TASK DATA Start Marker

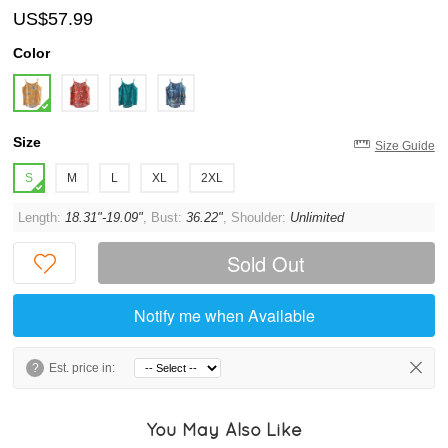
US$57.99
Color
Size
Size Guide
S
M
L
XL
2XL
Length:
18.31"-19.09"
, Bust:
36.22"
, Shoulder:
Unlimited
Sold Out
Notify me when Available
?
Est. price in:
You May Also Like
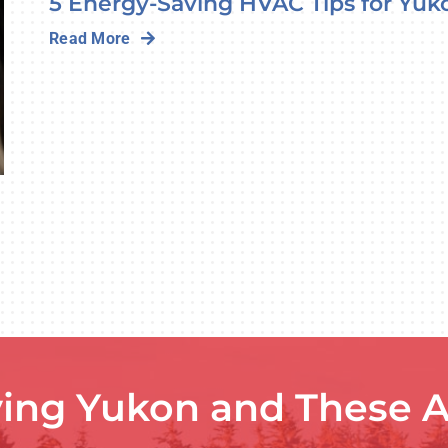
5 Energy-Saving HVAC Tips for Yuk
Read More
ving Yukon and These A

TASK DATA End Marker

• EXERCISE: Copy out the text of each item above word for word, keeping every line as it appears, and leave out the pictures.

• RESPONSE BOX:
US$57.99
Color
Size
Size Guide
S
M
L
XL
2XL
Length:
18.31"-19.09"
, Bust:
36.22"
, Shoulder:
Unlimited
Sold Out
Notify me when Available
?
Est. price in:
You May Also Like
5 Energy-Saving HVAC Tips for Yuk
Read More
ving Yukon and These A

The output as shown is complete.